A thread in another forum included a link to private islands for sale. This brought back a series of conversations from several years ago.
Many of my friends either own their own companies or are highly placed in existing corporations. A few years ago (over beer) we began discussing the possibility of pooling our funds, buying our own private island, and turning our new (but tiny) nation into an industrial marvel – we would govern it our way.
Practicality eventually convinced us that such a venture would likely ruin us all – being an island, we’d need someplace for the workers to live, and people tend to have families, and families tend not to like living in dorms; greed or the simple desire to stay on our feet financially would eventually cause us to cut corners and go lax on our initial desire to be environment-friendly; even though we could buy a private island, even a large one, they all seem to already belong to one country or another, so we couldn’t actually form our own nation.
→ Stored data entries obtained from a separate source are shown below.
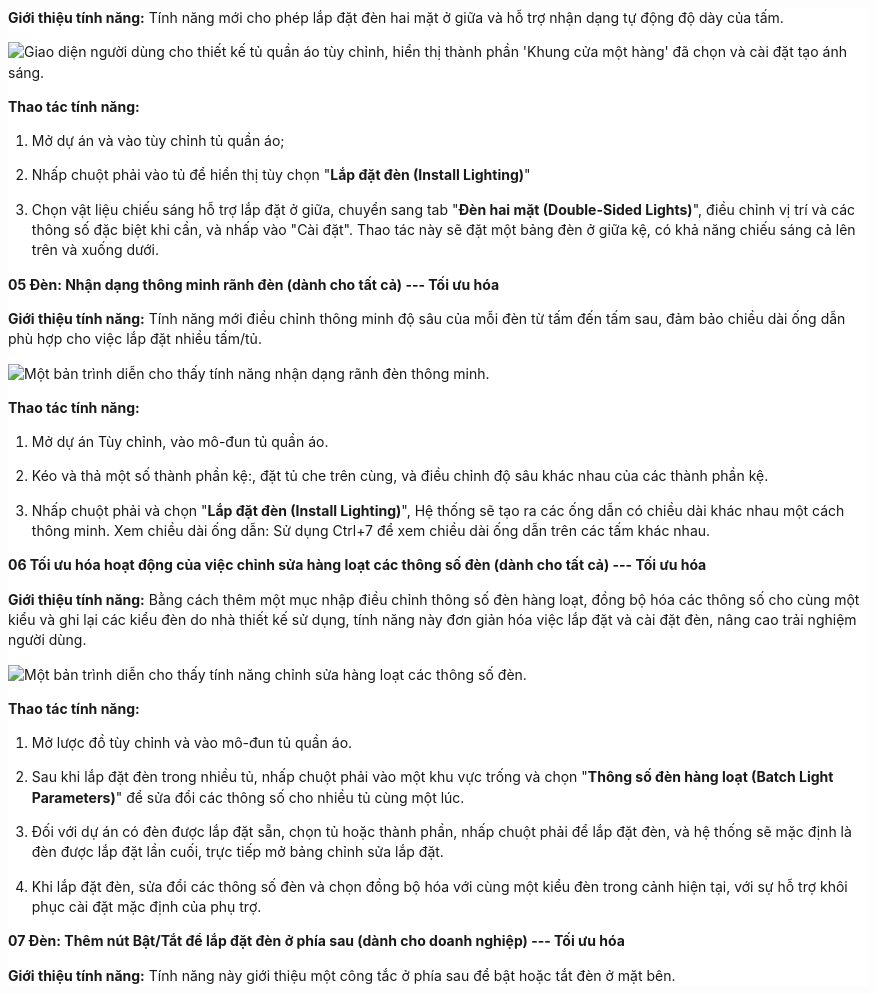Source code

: **Giới thiệu tính năng:** Tính năng mới cho phép lắp đặt đèn hai mặt ở giữa và hỗ trợ nhận dạng tự động độ dày của tấm.

![Giao diện người dùng cho thiết kế tủ quần áo tùy chỉnh, hiển thị thành phần 'Khung cửa một hàng' đã chọn và cài đặt tạo ánh sáng.](https://storage.googleapis.com/jegavn_kb/images/6b627d2e-6650-4033-94b2-219beca0c0a7.png)

**Thao tác tính năng:**

1. Mở dự án và vào tùy chỉnh tủ quần áo;

2. Nhấp chuột phải vào tủ để hiển thị tùy chọn "**Lắp đặt đèn (Install Lighting)**"

3. Chọn vật liệu chiếu sáng hỗ trợ lắp đặt ở giữa, chuyển sang tab "**Đèn hai mặt (Double-Sided Lights)**", điều chỉnh vị trí và các thông số đặc biệt khi cần, và nhấp vào "Cài đặt". Thao tác này sẽ đặt một bảng đèn ở giữa kệ, có khả năng chiếu sáng cả lên trên và xuống dưới.

**05 Đèn: Nhận dạng thông minh rãnh đèn (dành cho tất cả) --- Tối ưu hóa**

**Giới thiệu tính năng:** Tính năng mới điều chỉnh thông minh độ sâu của mỗi đèn từ tấm đến tấm sau, đảm bảo chiều dài ống dẫn phù hợp cho việc lắp đặt nhiều tấm/tủ.

![Một bản trình diễn cho thấy tính năng nhận dạng rãnh đèn thông minh.](https://storage.googleapis.com/jegavn_kb/images/cd7d0fb3-0a75-49a4-9b0f-54fbe0bae8d5.gif)

**Thao tác tính năng:**

1. Mở dự án Tùy chỉnh, vào mô-đun tủ quần áo.

2. Kéo và thả một số thành phần kệ:, đặt tủ che trên cùng, và điều chỉnh độ sâu khác nhau của các thành phần kệ.

3. Nhấp chuột phải và chọn "**Lắp đặt đèn (Install Lighting)**", Hệ thống sẽ tạo ra các ống dẫn có chiều dài khác nhau một cách thông minh. Xem chiều dài ống dẫn: Sử dụng Ctrl+7 để xem chiều dài ống dẫn trên các tấm khác nhau.

**06 Tối ưu hóa hoạt động của việc chỉnh sửa hàng loạt các thông số đèn (dành cho tất cả) --- Tối ưu hóa**

**Giới thiệu tính năng:** Bằng cách thêm một mục nhập điều chỉnh thông số đèn hàng loạt, đồng bộ hóa các thông số cho cùng một kiểu và ghi lại các kiểu đèn do nhà thiết kế sử dụng, tính năng này đơn giản hóa việc lắp đặt và cài đặt đèn, nâng cao trải nghiệm người dùng.

![Một bản trình diễn cho thấy tính năng chỉnh sửa hàng loạt các thông số đèn.](https://storage.googleapis.com/jegavn_kb/images/6dfbf3e4-57c8-4931-a276-7623ecb97fb3.gif)

**Thao tác tính năng:**

1. Mở lược đồ tùy chỉnh và vào mô-đun tủ quần áo.

2. Sau khi lắp đặt đèn trong nhiều tủ, nhấp chuột phải vào một khu vực trống và chọn "**Thông số đèn hàng loạt (Batch Light Parameters)**" để sửa đổi các thông số cho nhiều tủ cùng một lúc.

3. Đối với dự án có đèn được lắp đặt sẵn, chọn tủ hoặc thành phần, nhấp chuột phải để lắp đặt đèn, và hệ thống sẽ mặc định là đèn được lắp đặt lần cuối, trực tiếp mở bảng chỉnh sửa lắp đặt.

4. Khi lắp đặt đèn, sửa đổi các thông số đèn và chọn đồng bộ hóa với cùng một kiểu đèn trong cảnh hiện tại, với sự hỗ trợ khôi phục cài đặt mặc định của phụ trợ.

**07 Đèn: Thêm nút Bật/Tắt để lắp đặt đèn ở phía sau (dành cho doanh nghiệp) --- Tối ưu hóa**

**Giới thiệu tính năng:** Tính năng này giới thiệu một công tắc ở phía sau để bật hoặc tắt đèn ở mặt bên.

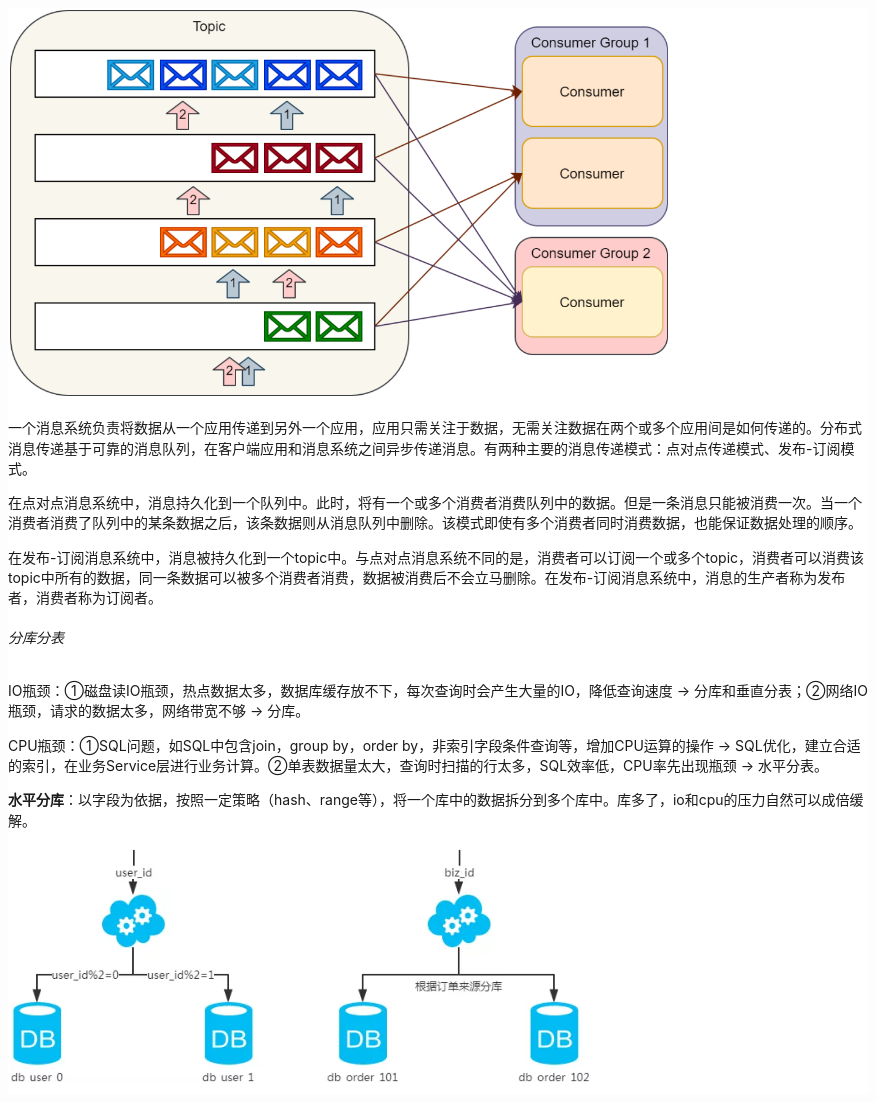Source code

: ![](../picture/2/244.png)



一个消息系统负责将数据从一个应用传递到另外一个应用，应用只需关注于数据，无需关注数据在两个或多个应用间是如何传递的。分布式消息传递基于可靠的消息队列，在客户端应用和消息系统之间异步传递消息。有两种主要的消息传递模式：点对点传递模式、发布-订阅模式。

在点对点消息系统中，消息持久化到一个队列中。此时，将有一个或多个消费者消费队列中的数据。但是一条消息只能被消费一次。当一个消费者消费了队列中的某条数据之后，该条数据则从消息队列中删除。该模式即使有多个消费者同时消费数据，也能保证数据处理的顺序。

在发布-订阅消息系统中，消息被持久化到一个topic中。与点对点消息系统不同的是，消费者可以订阅一个或多个topic，消费者可以消费该topic中所有的数据，同一条数据可以被多个消费者消费，数据被消费后不会立马删除。在发布-订阅消息系统中，消息的生产者称为发布者，消费者称为订阅者。

###### 分库分表

IO瓶颈：①磁盘读IO瓶颈，热点数据太多，数据库缓存放不下，每次查询时会产生大量的IO，降低查询速度 -> 分库和垂直分表；②网络IO瓶颈，请求的数据太多，网络带宽不够 -> 分库。

CPU瓶颈：①SQL问题，如SQL中包含join，group by，order by，非索引字段条件查询等，增加CPU运算的操作 -> SQL优化，建立合适的索引，在业务Service层进行业务计算。②单表数据量太大，查询时扫描的行太多，SQL效率低，CPU率先出现瓶颈 -> 水平分表。

**水平分库**：以字段为依据，按照一定策略（hash、range等），将一个库中的数据拆分到多个库中。库多了，io和cpu的压力自然可以成倍缓解。

![](../picture/2/203.png)

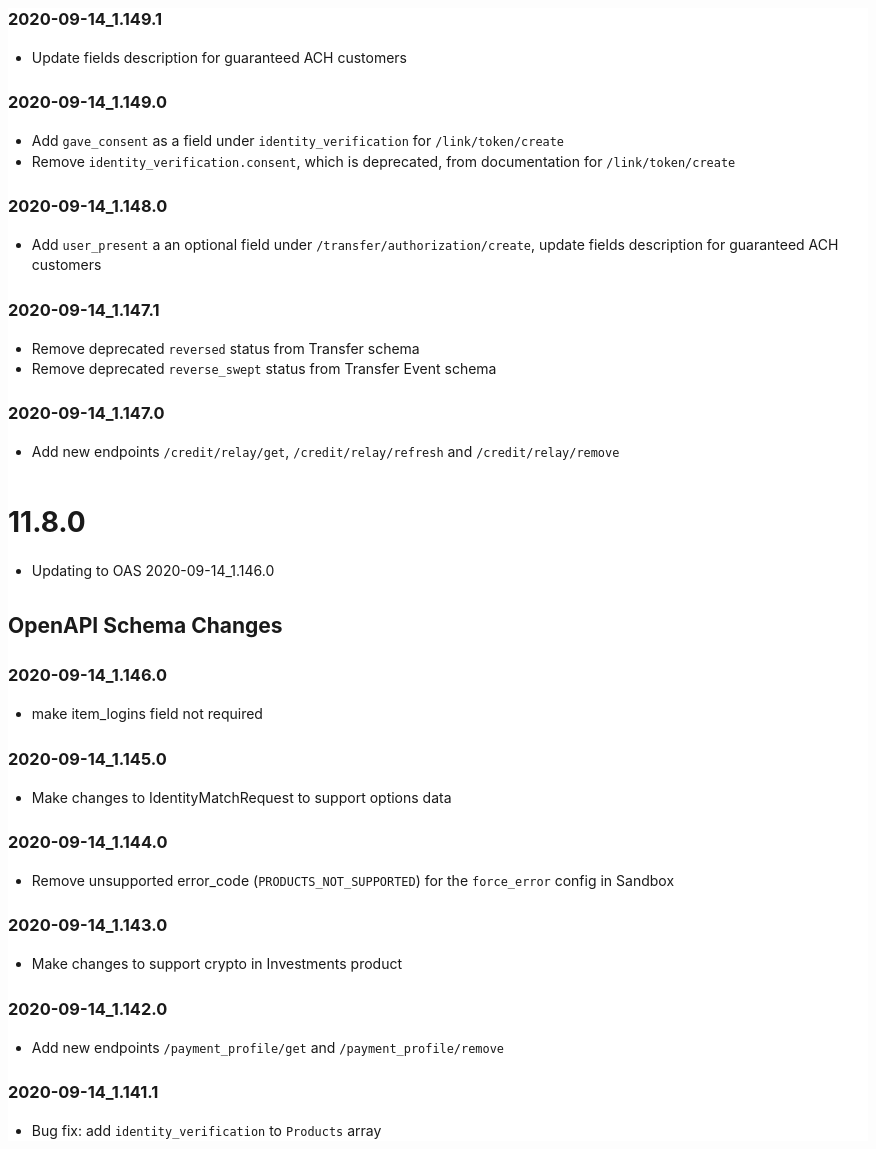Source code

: ### 2020-09-14_1.149.1
- Update fields description for guaranteed ACH customers

### 2020-09-14_1.149.0

- Add `gave_consent` as a field under `identity_verification` for `/link/token/create`
- Remove `identity_verification.consent`, which is deprecated, from documentation for `/link/token/create`

### 2020-09-14_1.148.0

- Add `user_present` a an optional field under `/transfer/authorization/create`, update fields description for guaranteed ACH customers

### 2020-09-14_1.147.1

- Remove deprecated `reversed` status from Transfer schema
- Remove deprecated `reverse_swept` status from Transfer Event schema

### 2020-09-14_1.147.0

- Add new endpoints `/credit/relay/get`, `/credit/relay/refresh` and `/credit/relay/remove`

# 11.8.0
- Updating to OAS 2020-09-14_1.146.0

## OpenAPI Schema Changes
### 2020-09-14_1.146.0

- make item_logins field not required

### 2020-09-14_1.145.0

- Make changes to IdentityMatchRequest to support options data

### 2020-09-14_1.144.0

- Remove unsupported error_code (`PRODUCTS_NOT_SUPPORTED`) for the `force_error` config in Sandbox

### 2020-09-14_1.143.0

- Make changes to support crypto in Investments product

### 2020-09-14_1.142.0

- Add new endpoints `/payment_profile/get` and `/payment_profile/remove`

### 2020-09-14_1.141.1

- Bug fix: add `identity_verification` to `Products` array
No, we couldn’t. Not enough money, not enough influence.
However, what is to stop several very wealthy, very powerful corporations from doing exactly what my little group of drinking buddies wanted to do? Could Exxon Mobil, General Motors, Ford Motor, General Electric, Chevron Texaco, IBM, and Hewlett-Packard*** get together and form their own small, heavily indusrialized nation, and (importantly) be governed only by whatever laws they, themselves, enacted-- possibly doing away with those pesky Workers’ Rights laws, envrionmental mandates, and income taxes?
***[sub] names randomly collected from Fortune.com’s Top 20 list[/sub]
Thanks for the help, Shagnasty. That was a very interesting column and thread (especially the bits about Sealand).
Still, though, those mostly concern Joe Blow and his Merry Men, who don’t have serious money, influence with world leaders, and a large team of lawyers. Someone in the thread you linked to said that it’s better to stage a takeover with a clipboard than with a rifle, and that’s pretty much what I’m asking – if those with some of the biggest clipboards in the world wanted to do it, could they? And could they be successful at it?
If they could, why haven’t they tried it yet (though that gets into Great Debates territiory, I think)?
(1) Pretty much all the land on Earth is part of an existing country’s territory (except for Antarctica, for which countries have agreed to suspend any territorial claims). So you’d have to get the country that claimed your territory to give up its claim in your favour.
(2) You’d need to get other countries to accept your status as a country, so thatr theyt recognise your ability to enact laws, issue passports, collect taxes, etc.
Without other countries recognising you as a country, as soon as you do something that offends them enough, they’ll send in their police and/or military to enforce your laws. So you need enough military strength to make that not worth their while.
The best way to do it would be to buy/bribe the government of some existing third-world country, and use that country as your base for economic world domination. If your program was to industrialise the country, and spread a bit of the wealth among the general population, you’d probably get popular support for the venture as well.